Il faut savoir qu’il existe 8 000 lieux de prostitution clandestine à Alger et ses environs », dira-t-elle en colère. « Je suis allée consulter le code pénal algérien pour savoir si le délit de racolage, le lieu de débauche et la protection des mineurs contre la prostitution existent, j’étais surprise d’apprendre que concernant les majeurs, il y a un flagrant vide juridique. J’ai essayé de connaître les raisons et pour cela j’ai dû consulter le droit pénal pendant la période coloniale. J’ai constaté que par la loi de 1946, la prostitution n’était plus un crime mais une profession organisée. Elle se pratiquait dans les maisons des prostituées parmi leurs voisins et elle le faisait par une ‘patente’ (sorte de permis d’exercice) et payait des impôts (régis par un chapitre élaboré par le ministère des Finances). C’est alors que la prostituée a quitté la maison pour travailler à son compte. Après l’Indépendance, tous les articles du code pénal ont été reconduits et c’est pourquoi la prostitution n’a pas été retenue comme un crime punissable en Algérie. Pourtant, l’Islam insiste pour qualifier ce crime de grand péché », a-t-elle expliqué. Et d’ajouter : « Nous avons constaté, aujourd’hui, un anachronisme entre la règle religieuse et celle de droit positif.
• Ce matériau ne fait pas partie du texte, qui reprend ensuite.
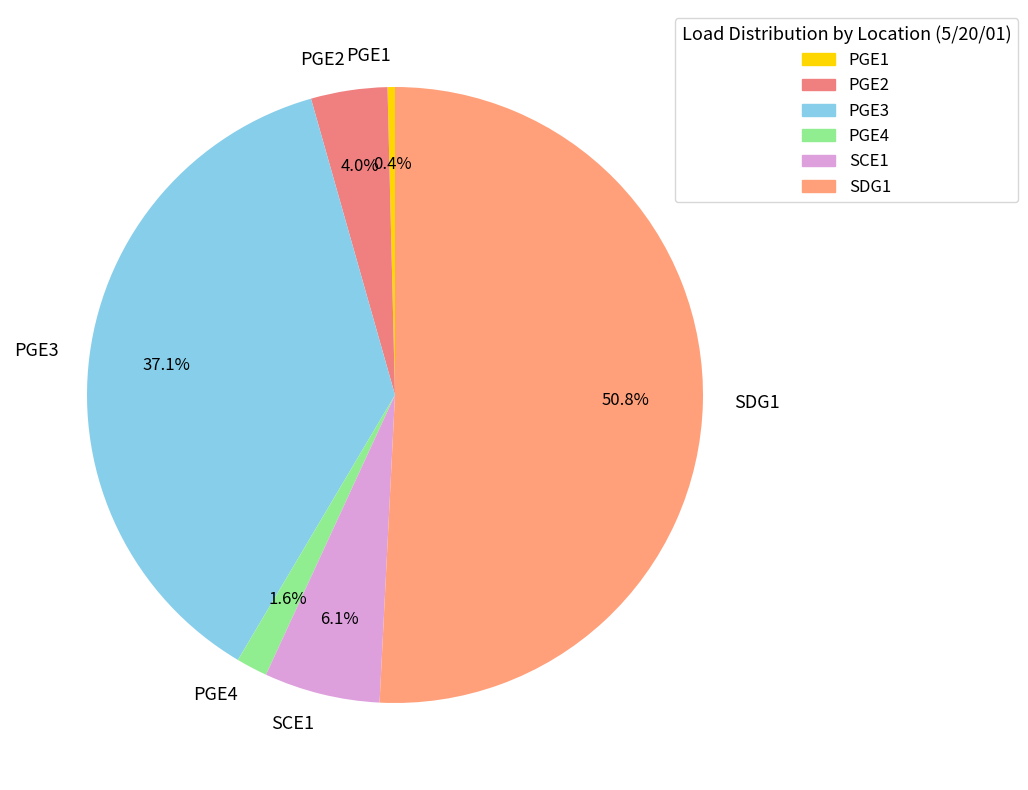

Count the number of slices in the pie.

6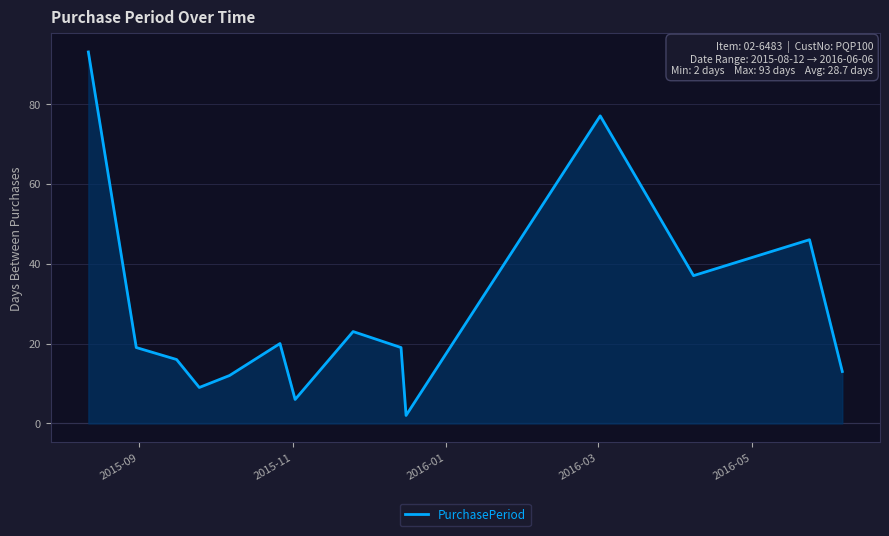

What is the greatest value displayed?

93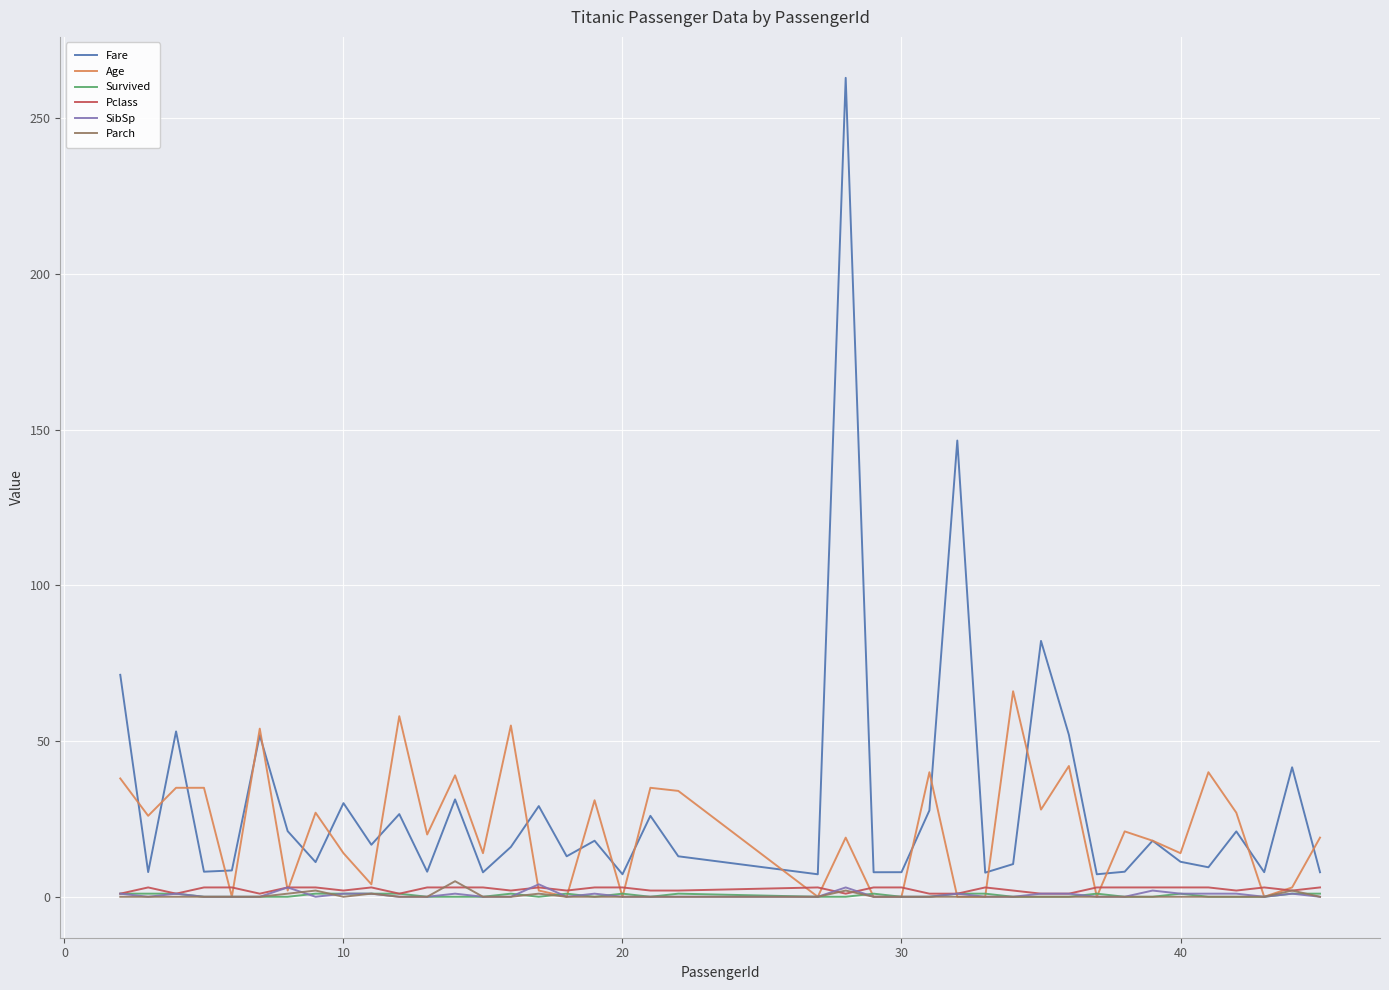

Which series has the widest spread of values?

Fare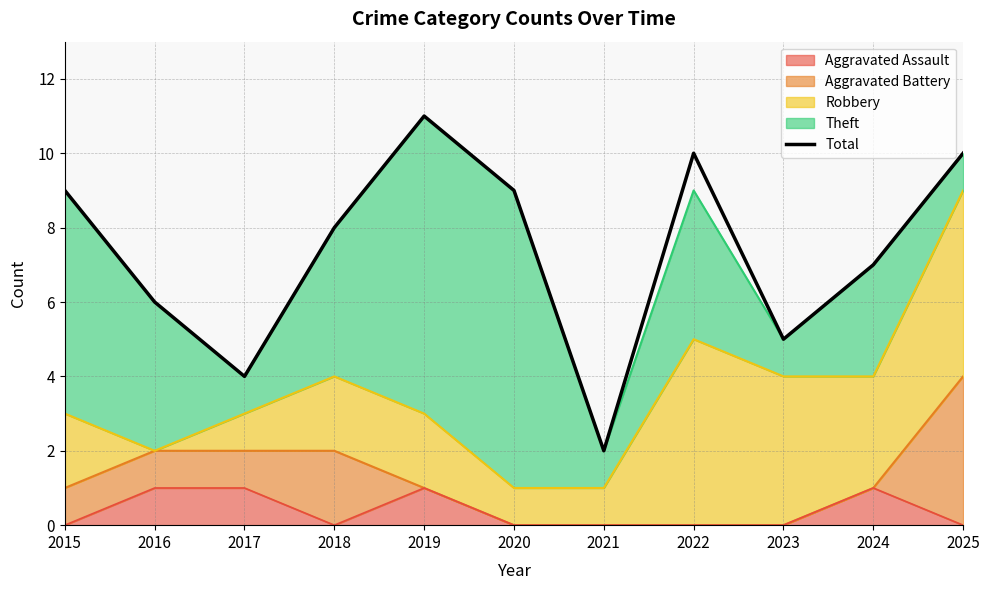

What is the sum of all values?

81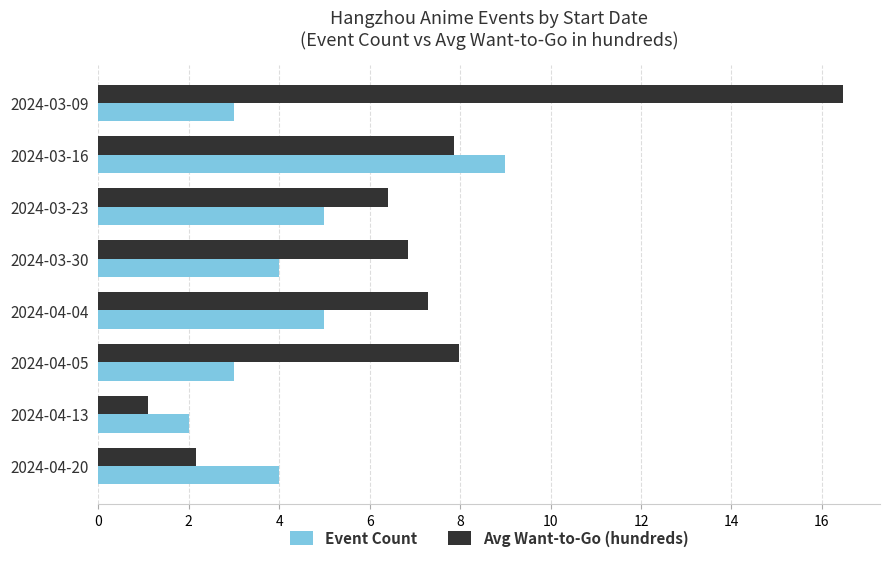

Rank the series by their maximum value, from highest to lowest.

Avg Want-to-Go (hundreds), Event Count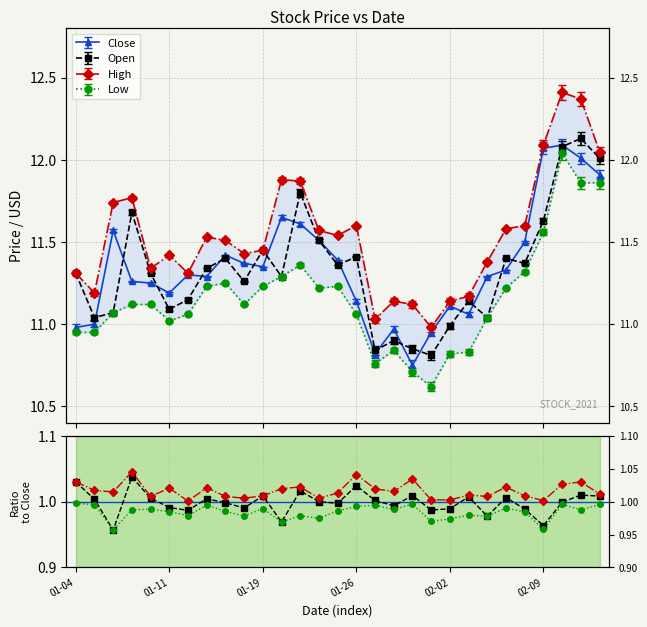

What is the lowest value of the Close series?

10.8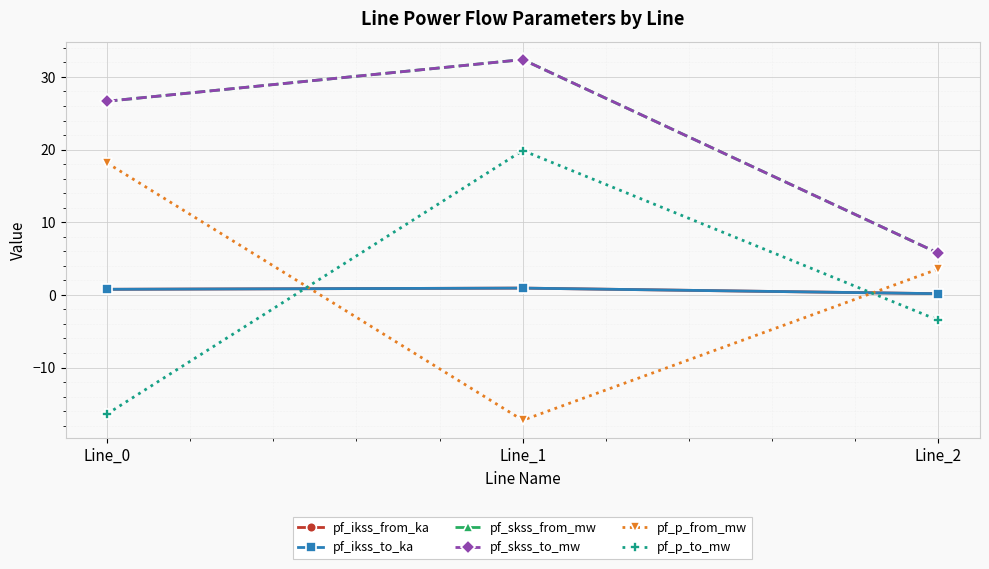

Is this an area chart (filled region under the line)?

No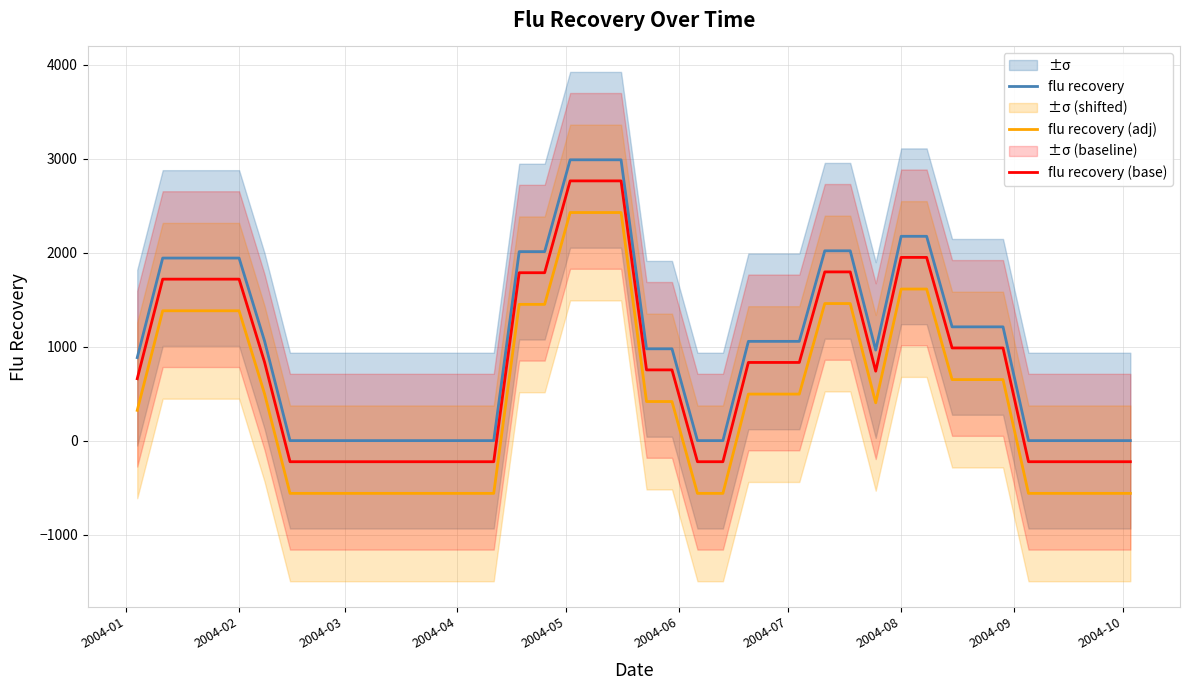

What is the highest value of the flu recovery (base) series?

2762.5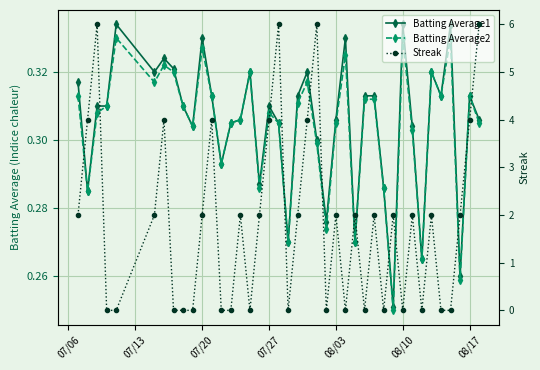

What are all the series names shown in the legend?

Batting Average1, Batting Average2, Streak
D’autre part, comment s’est passé le débordement de la prostitution des maisons formelles vers des maisons clandestines et informelles. Autour des années 1991, il y a eu en Algérie une volonté peu masquée à mon sens de vouloir extraire ces prostituées des maisons de tolérance et peut- être de leur permettre de vivre une vie plus digne. Cette volonté s’est traduite par la fermeture de certaines maisons contrôlées, mais ce sont des fermetures de fait et non de droit. C’est alors que les prostituées, qui ont choisi de quitter les maisons de tolérance, ont réintégré leurs maisons et se sont installées clandestinement à leur compte », note Maître Benbraham.
Selon elle, un calcul a permis de constater que si dans chaque maison contrôlée, nous comptons 20 femmes et si ces femmes ont toutes réintégré leurs maisons en les transformant en maisons clandestines, donc, il leur faut des recrues pour travailler. « Alors chacune d’elles se précipite pour recruter des prostituées de tout âge. De la mineure jusqu’à la mère de famille. Les nouvelles recrues sont généralement repérées dans les bains maures, chez les coiffeuses, dans les mariages, dans le voisinage et au sein des familles. Ainsi, le cercle de prostitution se voit transféré directement dans la société et tout cela à l’insu des pères et des maris des nouvelles victimes », révélera l’avocate.
La loi de l’omerta va s’installer parallèlement et gagner ainsi les fondements de la société. Deux sortes de prostitution se pratiquent, comme la prostitution riche qui entraîne un brassement d’argent important.
Tous les pervers vont vouloir s’enrichir à vive allure aux dépens de la loi morale et devant un fait lucratif.
Selon Maître Benbraham, ce sont là les prémices d’une destruction d’une société organisée. « Et c’est pourquoi, je tiens la thèse selon laquelle s’il y a des crimes économiques, il y a des crimes contre la morale, et la société qui n’a pas de code moral est une société qui perd ses repères sociaux, moraux ou religieux ».
Et de conclure : « La prostitution a trouvé libre cours à son développement phénoménal », recommandant de « revenir très vite à la réorganisation, à la brigade des mœurs comme une entité importante avec un large pouvoir pour contrôler les maisons de prostituées clandestines ».